● **What is being asked**
Rewrite the data from its start through the line containing "scientific name: Diabrotica barberi", inclusive, replacing every "scientific name" with "species" and leaving everything else unchanged.

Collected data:

###

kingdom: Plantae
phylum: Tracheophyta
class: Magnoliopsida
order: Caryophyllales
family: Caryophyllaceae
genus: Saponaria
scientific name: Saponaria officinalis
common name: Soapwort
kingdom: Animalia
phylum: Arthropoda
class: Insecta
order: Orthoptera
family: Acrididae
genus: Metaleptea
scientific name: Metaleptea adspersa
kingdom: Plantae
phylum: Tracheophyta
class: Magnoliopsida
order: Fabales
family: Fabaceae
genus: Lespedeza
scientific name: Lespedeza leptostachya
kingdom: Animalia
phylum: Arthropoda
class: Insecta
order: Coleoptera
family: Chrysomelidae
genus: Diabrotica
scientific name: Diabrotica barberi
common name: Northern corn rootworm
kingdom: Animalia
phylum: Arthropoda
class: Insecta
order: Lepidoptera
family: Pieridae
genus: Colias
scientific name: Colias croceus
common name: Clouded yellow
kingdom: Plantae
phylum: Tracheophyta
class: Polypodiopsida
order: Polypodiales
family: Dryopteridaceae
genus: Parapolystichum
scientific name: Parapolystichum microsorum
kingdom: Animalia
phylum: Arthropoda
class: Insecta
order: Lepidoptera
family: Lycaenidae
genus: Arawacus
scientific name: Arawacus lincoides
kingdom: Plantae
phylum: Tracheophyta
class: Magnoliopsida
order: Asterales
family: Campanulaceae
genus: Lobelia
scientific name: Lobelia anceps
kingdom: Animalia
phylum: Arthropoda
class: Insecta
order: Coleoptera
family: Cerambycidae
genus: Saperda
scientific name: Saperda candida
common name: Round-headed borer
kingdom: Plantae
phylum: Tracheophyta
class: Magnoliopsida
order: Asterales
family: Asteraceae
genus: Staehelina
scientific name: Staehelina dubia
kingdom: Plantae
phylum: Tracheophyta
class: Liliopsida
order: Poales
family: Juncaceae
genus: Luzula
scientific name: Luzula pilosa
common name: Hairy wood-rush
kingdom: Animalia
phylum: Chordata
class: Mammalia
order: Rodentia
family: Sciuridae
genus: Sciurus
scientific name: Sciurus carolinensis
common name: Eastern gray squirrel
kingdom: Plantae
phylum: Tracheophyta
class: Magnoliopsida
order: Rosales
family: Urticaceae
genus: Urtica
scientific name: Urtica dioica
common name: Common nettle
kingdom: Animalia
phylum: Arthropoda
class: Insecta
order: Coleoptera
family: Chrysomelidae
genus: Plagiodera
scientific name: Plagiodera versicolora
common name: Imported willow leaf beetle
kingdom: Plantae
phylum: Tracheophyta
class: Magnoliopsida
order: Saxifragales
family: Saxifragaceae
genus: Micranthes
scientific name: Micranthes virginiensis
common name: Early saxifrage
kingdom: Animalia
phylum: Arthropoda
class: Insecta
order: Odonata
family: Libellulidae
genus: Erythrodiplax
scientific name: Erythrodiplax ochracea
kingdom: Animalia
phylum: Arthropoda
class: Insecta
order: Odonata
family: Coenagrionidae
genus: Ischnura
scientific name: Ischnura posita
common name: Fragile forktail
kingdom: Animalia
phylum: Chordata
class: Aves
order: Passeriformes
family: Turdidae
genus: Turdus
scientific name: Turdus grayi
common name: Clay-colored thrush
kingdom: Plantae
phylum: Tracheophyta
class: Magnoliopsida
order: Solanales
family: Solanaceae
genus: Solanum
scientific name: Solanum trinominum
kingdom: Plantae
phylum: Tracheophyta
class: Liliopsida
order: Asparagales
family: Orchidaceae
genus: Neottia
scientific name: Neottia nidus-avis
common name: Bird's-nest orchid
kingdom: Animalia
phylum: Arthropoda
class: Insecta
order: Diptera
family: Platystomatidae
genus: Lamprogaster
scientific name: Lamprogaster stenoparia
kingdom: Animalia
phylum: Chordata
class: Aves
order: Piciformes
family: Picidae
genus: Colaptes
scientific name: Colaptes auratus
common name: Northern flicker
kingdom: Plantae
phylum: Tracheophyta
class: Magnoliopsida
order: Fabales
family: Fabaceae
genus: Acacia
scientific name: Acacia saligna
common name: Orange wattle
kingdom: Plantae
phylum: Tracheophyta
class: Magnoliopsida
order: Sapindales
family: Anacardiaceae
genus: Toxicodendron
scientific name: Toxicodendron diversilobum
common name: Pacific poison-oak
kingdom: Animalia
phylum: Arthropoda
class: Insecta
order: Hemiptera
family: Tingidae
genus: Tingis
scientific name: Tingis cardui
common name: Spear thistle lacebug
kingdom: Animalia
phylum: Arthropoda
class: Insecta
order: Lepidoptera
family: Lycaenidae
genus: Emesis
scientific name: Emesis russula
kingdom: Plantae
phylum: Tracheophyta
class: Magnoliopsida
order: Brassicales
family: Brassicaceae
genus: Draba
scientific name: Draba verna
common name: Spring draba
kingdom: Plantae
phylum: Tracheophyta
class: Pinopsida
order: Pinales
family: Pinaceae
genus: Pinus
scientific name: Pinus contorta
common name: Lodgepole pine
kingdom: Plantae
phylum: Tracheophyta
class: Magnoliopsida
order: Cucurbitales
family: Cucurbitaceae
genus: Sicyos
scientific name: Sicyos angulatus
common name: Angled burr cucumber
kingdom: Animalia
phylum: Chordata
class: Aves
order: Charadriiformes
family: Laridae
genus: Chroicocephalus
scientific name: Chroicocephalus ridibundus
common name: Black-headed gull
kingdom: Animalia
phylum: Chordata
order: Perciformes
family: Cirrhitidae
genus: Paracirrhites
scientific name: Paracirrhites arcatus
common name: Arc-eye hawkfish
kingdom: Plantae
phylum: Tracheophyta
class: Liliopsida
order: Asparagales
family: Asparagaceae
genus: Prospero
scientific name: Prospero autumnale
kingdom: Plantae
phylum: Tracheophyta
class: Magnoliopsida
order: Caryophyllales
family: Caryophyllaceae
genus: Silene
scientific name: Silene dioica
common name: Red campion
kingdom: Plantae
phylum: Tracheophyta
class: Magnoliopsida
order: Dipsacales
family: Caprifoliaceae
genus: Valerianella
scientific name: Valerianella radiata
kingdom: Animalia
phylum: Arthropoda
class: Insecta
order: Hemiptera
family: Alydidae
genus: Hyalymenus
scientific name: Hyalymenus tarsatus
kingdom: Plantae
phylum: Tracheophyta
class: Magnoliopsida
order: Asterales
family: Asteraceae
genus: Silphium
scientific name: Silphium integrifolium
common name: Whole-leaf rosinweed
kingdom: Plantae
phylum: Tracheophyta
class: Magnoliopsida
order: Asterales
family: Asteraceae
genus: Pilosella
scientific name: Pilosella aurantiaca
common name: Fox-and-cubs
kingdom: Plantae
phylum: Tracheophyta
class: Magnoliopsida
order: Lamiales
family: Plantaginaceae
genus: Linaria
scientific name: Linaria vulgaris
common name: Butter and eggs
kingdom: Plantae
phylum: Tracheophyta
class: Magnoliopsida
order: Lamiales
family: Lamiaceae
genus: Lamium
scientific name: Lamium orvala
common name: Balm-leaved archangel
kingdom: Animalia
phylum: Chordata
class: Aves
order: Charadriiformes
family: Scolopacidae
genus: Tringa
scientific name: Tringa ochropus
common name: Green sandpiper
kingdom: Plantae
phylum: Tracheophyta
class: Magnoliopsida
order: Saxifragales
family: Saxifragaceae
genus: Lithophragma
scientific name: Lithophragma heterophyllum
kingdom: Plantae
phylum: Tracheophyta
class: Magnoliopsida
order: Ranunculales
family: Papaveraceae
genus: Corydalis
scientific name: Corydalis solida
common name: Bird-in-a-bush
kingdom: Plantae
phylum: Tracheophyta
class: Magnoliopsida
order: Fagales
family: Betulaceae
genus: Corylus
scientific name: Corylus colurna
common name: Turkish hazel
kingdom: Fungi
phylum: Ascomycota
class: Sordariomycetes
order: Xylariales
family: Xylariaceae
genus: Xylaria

###

● **Result of this task**
kingdom: Plantae
phylum: Tracheophyta
class: Magnoliopsida
order: Caryophyllales
family: Caryophyllaceae
genus: Saponaria
species: Saponaria officinalis
common name: Soapwort
kingdom: Animalia
phylum: Arthropoda
class: Insecta
order: Orthoptera
family: Acrididae
genus: Metaleptea
species: Metaleptea adspersa
kingdom: Plantae
phylum: Tracheophyta
class: Magnoliopsida
order: Fabales
family: Fabaceae
genus: Lespedeza
species: Lespedeza leptostachya
kingdom: Animalia
phylum: Arthropoda
class: Insecta
order: Coleoptera
family: Chrysomelidae
genus: Diabrotica
species: Diabrotica barberi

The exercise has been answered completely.